If desired you can require that new users confirm their email address.
Flask-Security will send an email message to any new users with a
confirmation link. Upon navigating to the confirmation link, the user
will be automatically logged in. There is also view for resending a
confirmation link to a given email if the user happens to try to use
an expired token or has lost the previous email. Confirmation links
can be configured to expire after a specified amount of time.


Password Reset/Recovery
=======================

Password reset and recovery is available for when a user forgets their
password. Flask-Security sends an email to the user with a link to a
view which they can reset their password. Once the password is reset
they are automatically logged in and can use the new password from
then on. Password reset links can be configured to expire after a
specified amount of time.

As with password change - this will update the the user's
"fs_uniquifier" attribute which will invalidate all existing sessions
AND (by default) all authentication tokens.


User Registration
=================

Flask-Security comes packaged with a basic user registration view.
This view is very simple and new users need only supply an email
address and their password. This view can be overridden if your
registration process requires more fields. User email is validated and
normalized using the email_validator package.


Password Change
===============

Flask-Security comes packaged with a basic change user password view.
Unlike password recovery, this endpoint is used when the user is
already authenticated. The result of a successful password change is
not only a new password, but a new value for "fs_uniquifier". This has
the effect is immediately invalidating all existing sessions. The
change request itself effectively re-logs in the user so a new session
is created. Note that since the user is effectively re-logged in, the
same signals are sent as when the user normally authenticates.

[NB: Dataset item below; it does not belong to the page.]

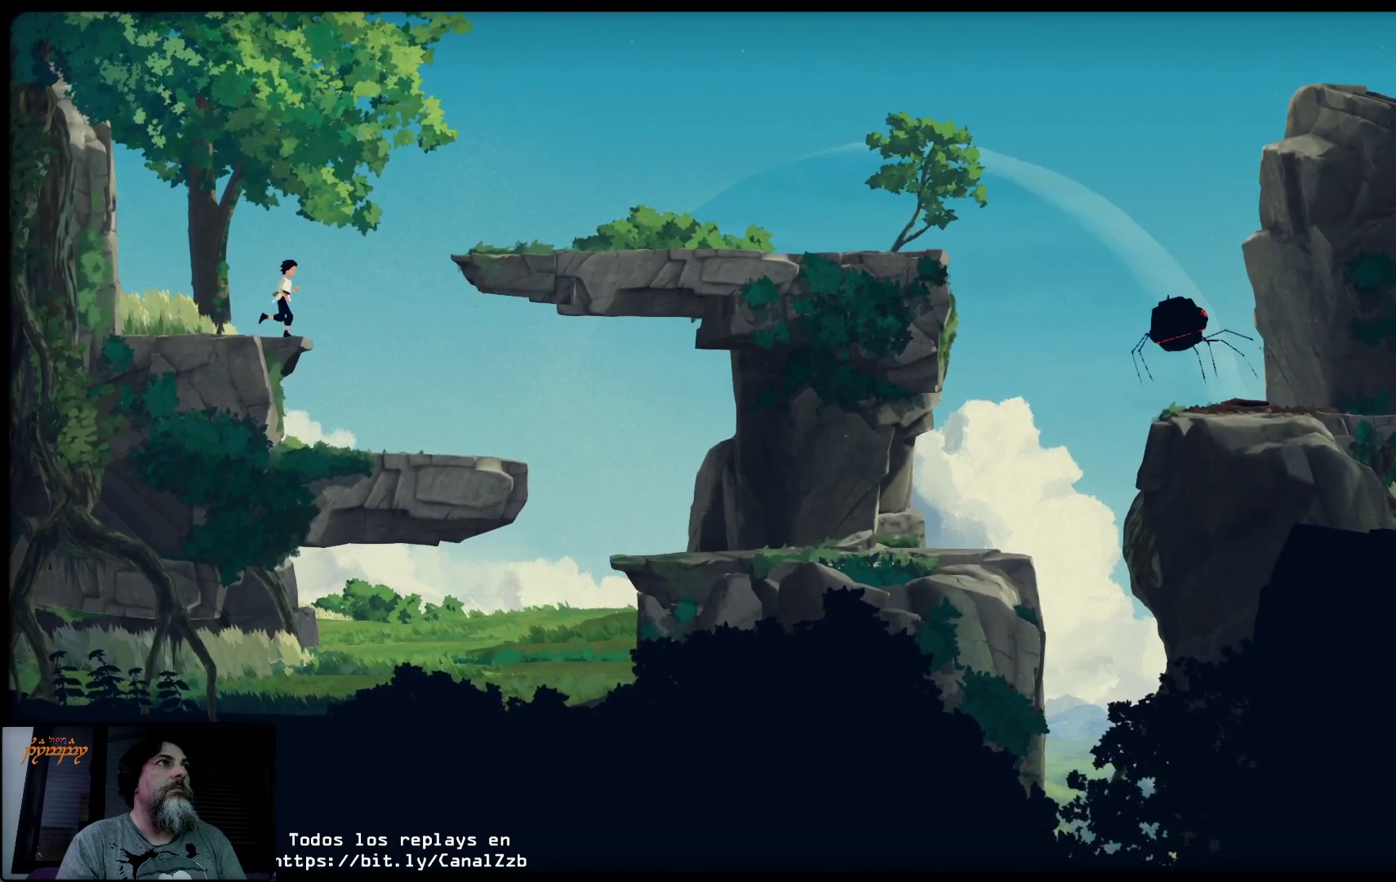
{"buttons": ["A"], "left_stick": "up-right", "right_stick": "center", "events": [[183, "A", "down"]]}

*NOTE* The "fs_uniquifier" by default, controls both sessions and
authenticated tokens. Thus changing the password also invalidates all
authentication tokens. This may not be desirable behavior, so if the
UserModel contains an attribute "fs_token_uniquifier", then that will
be used when generating authentication tokens and so won't be affected
by password changes.


Login Tracking
==============

Flask-Security can, if configured, keep track of basic login events
and statistics. They include:

* Last login date

* Current login date

* Last login IP address

* Current login IP address

* Total login count


JSON/Ajax Support
=================

Flask-Security supports JSON/Ajax requests where appropriate. Please
look at CSRF for details on how to work with JSON and Single Page
Applications. More specifically JSON is supported for the following
operations:

* Login requests

* Unified sign in requests

* Registration requests

* Change password requests

* Confirmation requests

* Forgot password requests

* Passwordless login requests

* Two-factor login requests

* Change two-factor method requests

In addition, Single-Page-Applications (like those built with Vue,
Angular, and React) are supported via customizable redirect links.


Command Line Interface
======================

Basic Click commands for managing users and roles are automatically
registered. They can be completely disabled or their names can be
changed. Run "flask --help" and look for users and roles.